Japan and F.A.O. support Pacific coastal fisheries
The Government of Japan and the Food and Agriculture Organization of the United Nations (F.A.O.) will collaborate in a regional project to boost coastal fisheries and livelihoods.
A signing ceremony between the Government of Japan and FAO took place at the FAO Subregional office in Apia on Monday.
An exchange of notes is an agreement between Japan and FAO in relation to regional funding for a project, which would enhance livelihoods and food security, through near-shore fish aggregating device fisheries in the Pacific.
The Government of Japan is providing US$4.636 million (12.248 million tala) for the three-year project.
This project will include several countries in the region and will contribute to enhanced food security, livelihoods and revenues in selected fishing communities.
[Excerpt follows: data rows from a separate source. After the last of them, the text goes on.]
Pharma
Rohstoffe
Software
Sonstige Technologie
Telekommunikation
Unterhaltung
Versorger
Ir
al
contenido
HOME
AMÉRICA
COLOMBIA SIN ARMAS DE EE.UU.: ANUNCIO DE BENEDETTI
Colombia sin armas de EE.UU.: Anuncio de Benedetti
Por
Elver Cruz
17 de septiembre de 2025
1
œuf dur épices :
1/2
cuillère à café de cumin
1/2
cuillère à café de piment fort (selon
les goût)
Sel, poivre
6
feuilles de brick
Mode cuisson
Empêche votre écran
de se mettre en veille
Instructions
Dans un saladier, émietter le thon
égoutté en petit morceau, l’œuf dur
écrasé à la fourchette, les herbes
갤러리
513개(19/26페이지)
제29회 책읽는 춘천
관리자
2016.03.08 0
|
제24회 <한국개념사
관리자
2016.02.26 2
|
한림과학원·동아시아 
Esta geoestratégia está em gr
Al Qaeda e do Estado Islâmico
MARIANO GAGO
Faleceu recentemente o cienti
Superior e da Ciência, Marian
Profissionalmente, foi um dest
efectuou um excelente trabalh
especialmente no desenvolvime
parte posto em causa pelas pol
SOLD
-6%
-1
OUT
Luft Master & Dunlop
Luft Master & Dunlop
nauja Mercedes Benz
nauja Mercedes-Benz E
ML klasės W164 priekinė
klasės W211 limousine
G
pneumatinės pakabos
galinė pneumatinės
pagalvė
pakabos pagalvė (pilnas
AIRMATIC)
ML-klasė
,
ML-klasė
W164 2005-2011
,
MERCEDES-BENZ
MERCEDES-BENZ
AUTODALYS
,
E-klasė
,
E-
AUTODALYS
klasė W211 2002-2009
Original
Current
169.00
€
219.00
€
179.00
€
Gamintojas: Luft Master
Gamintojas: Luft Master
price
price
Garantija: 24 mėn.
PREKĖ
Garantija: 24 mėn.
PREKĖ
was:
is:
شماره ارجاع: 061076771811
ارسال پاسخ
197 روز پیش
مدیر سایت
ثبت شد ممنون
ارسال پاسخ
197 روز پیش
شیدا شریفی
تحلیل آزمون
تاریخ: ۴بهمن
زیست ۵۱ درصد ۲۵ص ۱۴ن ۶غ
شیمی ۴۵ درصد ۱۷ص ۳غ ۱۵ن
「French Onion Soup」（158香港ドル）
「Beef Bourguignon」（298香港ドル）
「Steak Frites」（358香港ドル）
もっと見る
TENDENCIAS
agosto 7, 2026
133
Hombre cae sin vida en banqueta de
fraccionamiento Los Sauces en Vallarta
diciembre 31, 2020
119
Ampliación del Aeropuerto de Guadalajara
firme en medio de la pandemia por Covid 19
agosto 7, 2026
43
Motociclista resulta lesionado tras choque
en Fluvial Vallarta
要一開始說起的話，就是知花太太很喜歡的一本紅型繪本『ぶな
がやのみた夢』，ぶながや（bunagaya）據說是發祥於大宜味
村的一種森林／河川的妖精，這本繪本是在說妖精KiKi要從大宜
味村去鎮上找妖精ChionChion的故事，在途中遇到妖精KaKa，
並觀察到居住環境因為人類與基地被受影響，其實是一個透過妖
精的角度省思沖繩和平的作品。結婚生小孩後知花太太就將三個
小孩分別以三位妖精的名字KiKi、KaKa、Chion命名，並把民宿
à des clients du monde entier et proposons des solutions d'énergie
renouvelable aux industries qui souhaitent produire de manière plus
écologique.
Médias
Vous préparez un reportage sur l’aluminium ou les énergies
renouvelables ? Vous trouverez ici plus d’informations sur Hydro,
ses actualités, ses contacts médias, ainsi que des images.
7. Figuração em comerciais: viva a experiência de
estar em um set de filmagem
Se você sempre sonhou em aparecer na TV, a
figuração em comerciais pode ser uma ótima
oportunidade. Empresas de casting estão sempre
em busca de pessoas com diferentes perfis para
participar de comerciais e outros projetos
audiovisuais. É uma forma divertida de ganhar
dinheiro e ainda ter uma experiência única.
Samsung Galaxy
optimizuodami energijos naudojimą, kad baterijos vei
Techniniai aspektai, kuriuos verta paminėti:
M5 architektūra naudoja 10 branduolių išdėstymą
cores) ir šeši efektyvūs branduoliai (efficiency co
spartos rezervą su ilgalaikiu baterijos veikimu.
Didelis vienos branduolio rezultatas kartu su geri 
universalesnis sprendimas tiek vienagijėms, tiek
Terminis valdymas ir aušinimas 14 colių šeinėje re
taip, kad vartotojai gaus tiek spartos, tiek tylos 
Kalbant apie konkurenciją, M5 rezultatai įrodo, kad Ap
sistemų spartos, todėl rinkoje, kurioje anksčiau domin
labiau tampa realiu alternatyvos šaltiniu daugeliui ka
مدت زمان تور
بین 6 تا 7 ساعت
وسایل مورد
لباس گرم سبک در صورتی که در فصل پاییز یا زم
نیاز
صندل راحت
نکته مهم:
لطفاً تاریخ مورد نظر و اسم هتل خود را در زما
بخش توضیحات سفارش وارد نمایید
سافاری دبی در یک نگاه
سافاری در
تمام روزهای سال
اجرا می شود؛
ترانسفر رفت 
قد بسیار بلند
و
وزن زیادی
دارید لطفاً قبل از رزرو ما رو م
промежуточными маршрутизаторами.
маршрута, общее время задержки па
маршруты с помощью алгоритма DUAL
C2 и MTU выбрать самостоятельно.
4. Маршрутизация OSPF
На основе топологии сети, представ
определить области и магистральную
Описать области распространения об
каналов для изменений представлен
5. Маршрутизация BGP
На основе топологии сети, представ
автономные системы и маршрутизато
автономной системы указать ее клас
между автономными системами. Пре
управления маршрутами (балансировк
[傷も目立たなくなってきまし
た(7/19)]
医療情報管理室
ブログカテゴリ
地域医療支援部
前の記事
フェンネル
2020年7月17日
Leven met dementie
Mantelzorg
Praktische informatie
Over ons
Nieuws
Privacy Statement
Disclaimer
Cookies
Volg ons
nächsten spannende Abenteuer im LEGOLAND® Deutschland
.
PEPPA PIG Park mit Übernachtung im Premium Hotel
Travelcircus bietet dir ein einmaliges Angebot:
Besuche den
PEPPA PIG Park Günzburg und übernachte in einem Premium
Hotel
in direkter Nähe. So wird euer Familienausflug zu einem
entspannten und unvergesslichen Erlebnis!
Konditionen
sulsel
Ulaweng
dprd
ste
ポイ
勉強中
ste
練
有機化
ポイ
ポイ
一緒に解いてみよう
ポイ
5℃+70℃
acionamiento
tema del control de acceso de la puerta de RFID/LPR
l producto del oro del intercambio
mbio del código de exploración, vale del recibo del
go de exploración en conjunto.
The project will strengthen existing fish aggregating device (FAD) programmes or develop and pilot new programmes, strengthen fishers’ associations and cooperatives, improve safety at sea for FAD fishers, and promote alternative livelihood activities.
Ambassador of Japan to Samoa, Maugaoleatuolo Shinya Aoki, assured the Samoa Government of Japan’s commitment in his opening address.
“Japan is committed and engaged in international cooperation – through FAO activities in addressing the complex challenges of food security and the safeguarding and sustainable management of marine resources – of Samoa and the Pacific community,” he said.
“We are of the firm conviction that with our collaboration with FAO, we can be able to develop an improved fisheries management of near-shore resources, and achieve greater efforts in promoting livelihoods of our friends and partners of the Pacific region.”
Pacific Island nations identify with fisheries as a source of food and cultural identity, added Eriko Hibi, who is the FAO Subregional Coordinator for the Pacific Islands based in Apia.
“Fisheries are an important source of food, income and cultural identity for Pacific Island nations. FAO is pleased to work with Japan to support fishing communities, develop livelihood opportunities and improve sea safety for fishers in the region,” she added.
The project will employ inter and intra-country expertise across the Pacific and in other regions, with similar small-scale tuna fisheries such as the Caribbean to contribute to knowledge sharing on aspects of near-shore fish aggregation device management, design and deployment.
FAO will also engage regional partners, such as the Pacific Community (SPC) and Japanese research institutions that have a significant commitment to make regarding the development of the fisheries sector in the Pacific.